- **Extract**
------
Yet we live in a society that continues to tell us that our top priority – sometimes our very being – is the work we do, the success we have in our careers, and the fame and fortune we accumulate. In our consumerist society, we’d expect that this would not only keep us consuming to look successful, but do what it actually does – make relationships less important than what increases our capital.
Of course, we can’t live here without an income and income is now based on how much we’re willing to sacrifice for the company. Americans have the least vacation time of anyone in the developed world and aren’t even taking the time-off they’ve earned.
Americans don’t have the mandatory vacation or paid family and sick leave time Europeans have to give us the space to nurture relationships. Instead, our public policy has focused on how to increase business earnings.
The workplace has even become the major location for relationships because it dominates our waking time. It’s no wonder that so many affairs begin there with people we feel we’ve become closest.
Work becomes so central to so many lives that it’s difficult for many to retire when they should. I’ve even talked to people who are afraid to retire. Without that job, we’re stuck with what we haven't developed of our non-work relationships and what we work-centeredly call “outside” activities.
As a university department chairperson, when we hired new faculty, I cautioned them not to make the university their life. Like any corporation, it would take advantage of them and some day spit them out with a few tokens while ready to move on without them, eventually saying: "Who was that?"
Work demands so much energy and attention that we’re tired when we get back home and need what’s left of weekends to recover from it, much less get the other business and requirements of living done. We fall into habits that assist our recovery, as escapes we don’t do just for fun -- alcohol, drugs, sports, etc.
The pressure to fall adoringly in line is immense. “Compensation” is based on it as well as reputation, self-definition, admiration and self-acceptance.
We’re considered sane if we believe there are none. We’re considered anti-business if we propose government alternatives to this thinking.
And yet along with poverty, the culture’s hyper-work-ethic is one of the top factors hurting the ability to nurture long-lasting relationships. Unless it’s challenged, our friendships and partnered relationships will suffer, playing a distant second fiddle to how we make money.
------
- **Assigned task 1**
Translate this sentence from the passage on work and relationships into Spanish: "Work becomes so central to so many lives that it’s difficult for many to retire when they should."
- **Assigned task 2**
Quote the passage on work and relationships word for word, everything from "And yet along" down to "we make money.".
- **Assigned task 3**
Please extend the passage on work and relationships, picking up after its final sentence.

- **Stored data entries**
------
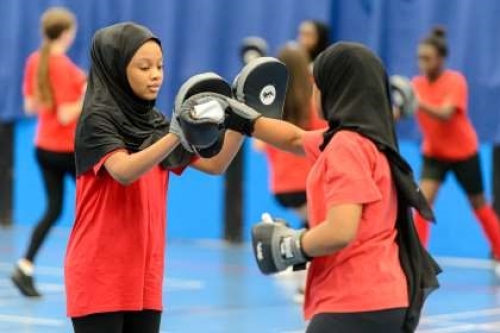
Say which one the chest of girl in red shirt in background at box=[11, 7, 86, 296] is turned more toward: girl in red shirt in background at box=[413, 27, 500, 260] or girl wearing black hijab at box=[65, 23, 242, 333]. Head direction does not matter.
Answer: the girl in red shirt in background

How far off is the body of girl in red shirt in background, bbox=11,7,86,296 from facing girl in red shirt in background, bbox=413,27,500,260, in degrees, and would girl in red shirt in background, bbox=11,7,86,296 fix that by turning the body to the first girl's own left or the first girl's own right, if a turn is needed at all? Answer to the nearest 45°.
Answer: approximately 45° to the first girl's own right

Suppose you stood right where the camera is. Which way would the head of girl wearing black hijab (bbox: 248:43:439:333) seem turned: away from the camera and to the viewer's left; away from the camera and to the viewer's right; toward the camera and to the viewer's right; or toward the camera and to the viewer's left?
away from the camera and to the viewer's left

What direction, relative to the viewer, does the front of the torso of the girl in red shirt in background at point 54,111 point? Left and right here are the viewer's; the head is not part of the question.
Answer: facing away from the viewer and to the right of the viewer

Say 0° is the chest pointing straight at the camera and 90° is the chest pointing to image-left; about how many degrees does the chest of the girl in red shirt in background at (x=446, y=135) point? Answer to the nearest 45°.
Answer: approximately 45°

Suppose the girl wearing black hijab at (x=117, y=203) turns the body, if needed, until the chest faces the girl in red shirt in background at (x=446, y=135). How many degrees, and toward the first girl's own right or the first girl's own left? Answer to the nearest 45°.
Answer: approximately 90° to the first girl's own left
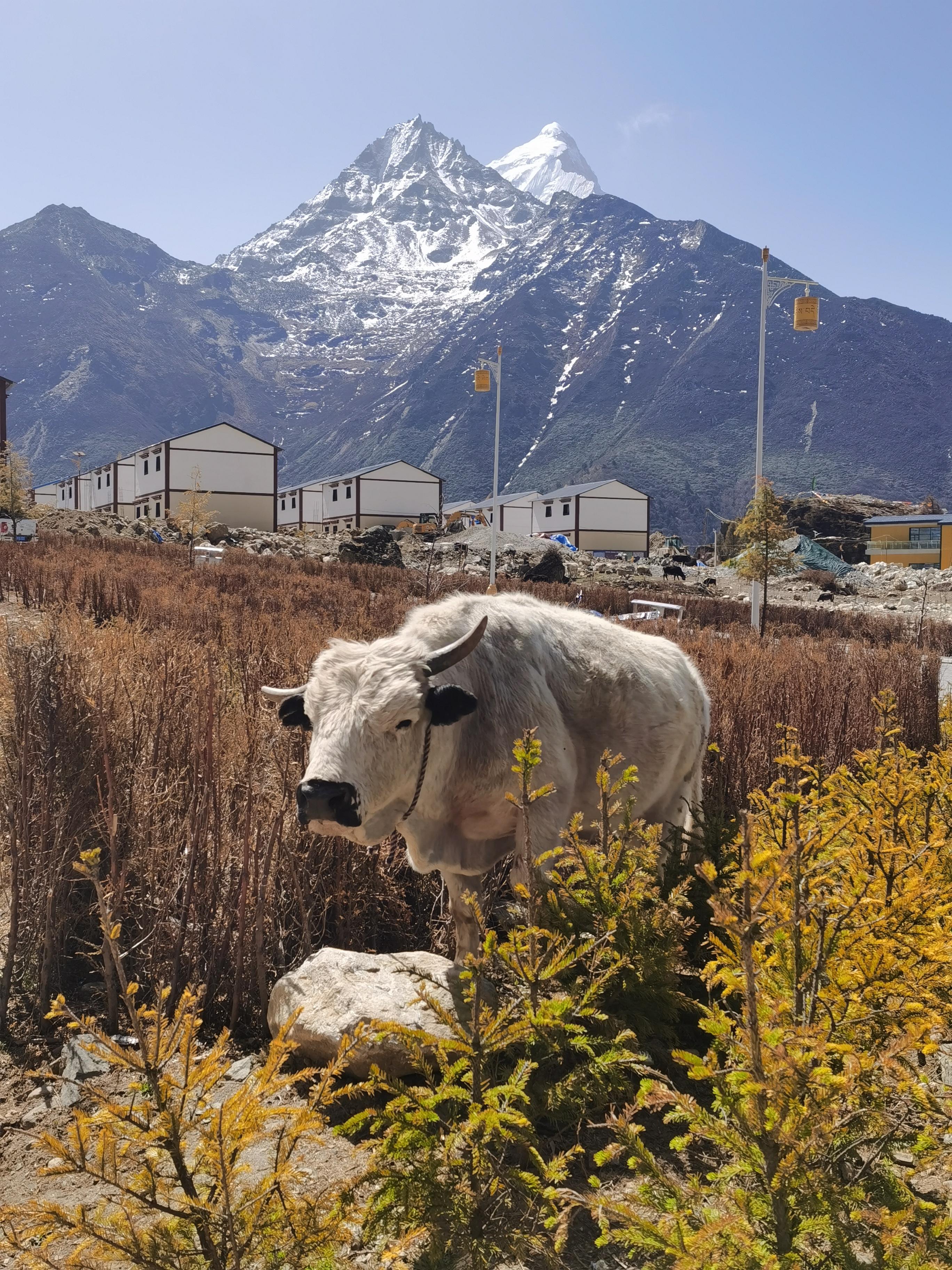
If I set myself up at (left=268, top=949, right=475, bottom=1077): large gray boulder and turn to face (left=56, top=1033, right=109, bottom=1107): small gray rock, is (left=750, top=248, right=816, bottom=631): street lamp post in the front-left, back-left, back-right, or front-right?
back-right

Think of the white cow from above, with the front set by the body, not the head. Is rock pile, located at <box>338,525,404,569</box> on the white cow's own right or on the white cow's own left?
on the white cow's own right

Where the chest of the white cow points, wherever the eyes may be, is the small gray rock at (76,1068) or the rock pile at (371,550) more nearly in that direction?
the small gray rock

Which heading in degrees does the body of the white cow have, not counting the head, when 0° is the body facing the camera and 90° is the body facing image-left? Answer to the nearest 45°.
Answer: approximately 45°
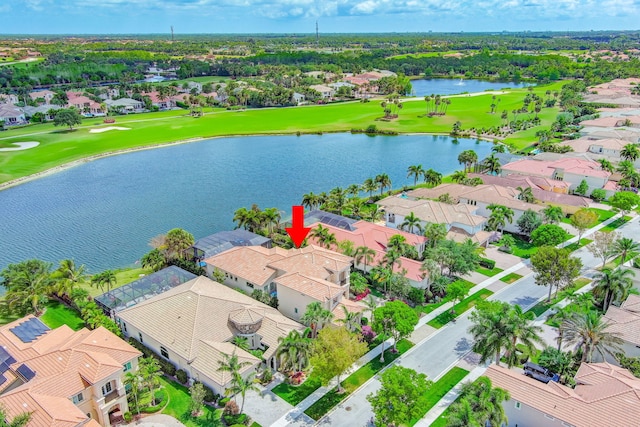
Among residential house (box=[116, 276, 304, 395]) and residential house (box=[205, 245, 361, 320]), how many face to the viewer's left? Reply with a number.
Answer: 0

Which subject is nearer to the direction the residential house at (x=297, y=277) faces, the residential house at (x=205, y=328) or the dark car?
the dark car

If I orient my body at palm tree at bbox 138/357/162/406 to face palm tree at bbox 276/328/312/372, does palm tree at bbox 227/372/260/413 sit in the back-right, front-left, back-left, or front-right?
front-right

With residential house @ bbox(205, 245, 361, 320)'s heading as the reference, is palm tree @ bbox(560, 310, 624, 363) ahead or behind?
ahead

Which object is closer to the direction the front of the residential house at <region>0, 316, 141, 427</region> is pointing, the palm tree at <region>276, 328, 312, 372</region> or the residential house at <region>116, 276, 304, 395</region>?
the palm tree

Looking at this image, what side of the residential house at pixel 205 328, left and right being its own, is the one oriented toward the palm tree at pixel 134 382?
right

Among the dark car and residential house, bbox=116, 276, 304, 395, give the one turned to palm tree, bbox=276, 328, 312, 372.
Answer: the residential house

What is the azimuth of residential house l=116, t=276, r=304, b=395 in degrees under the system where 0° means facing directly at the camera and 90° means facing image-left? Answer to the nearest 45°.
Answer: approximately 315°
------
- **Final answer 1**
El trabajo se vuelve tan central en tantas vidas que a muchos les resulta difícil jubilarse cuando deberían.

- **Final answer 2**
And yet along with poverty, the culture’s hyper-work-ethic is one of the top factors hurting the ability to nurture long-lasting relationships. Unless it’s challenged, our friendships and partnered relationships will suffer, playing a distant second fiddle to how we make money.

- **Final answer 3**
The question is how can it be fought, or at least mitigated. And the answer is that it has to be a conscious decision and process.
First, it has to be accepted as a problem. Everything in our profit-oriented, coping-oriented, not human-oriented and healing-oriented, society wants to minimize this issue. Society prefers denial.
Second, because this is counter-cultural, we’re going to really need to believe that this is the path we should be on. If we don’t, we have made our choice - accepting the false cultural teaching that we can instead have it all. We are looking at the road less traveled here.
Third, we’ll have to consciously prioritize our relationships over our careers. Sons, daughters, granddaughters, grandsons, nieces and nephews grow up before we know it. Our loves will age and die.
People we love are today, not tomorrow, being affected by our relationships with them. Today is the day to begin our relationship journeys if we value these relationships.
Fifth, it means we’ll have to start one step at a time with small decisions that contradict the cultural consumption-driven model. It’s a growing consciousness but it’s not all or nothing all at once.
Sixth, while we’re still on our work career, we will need to ask ourselves what our real passion in life is, answer that, and begin its pursuit. This might even require counseling or at least the ear of a close friend.
No one on their deathbed ever said they regretted not spending more time at the office.
So, go for it, don’t do it perfectly, and keep in touch. Share with the rest of us how you’re doing.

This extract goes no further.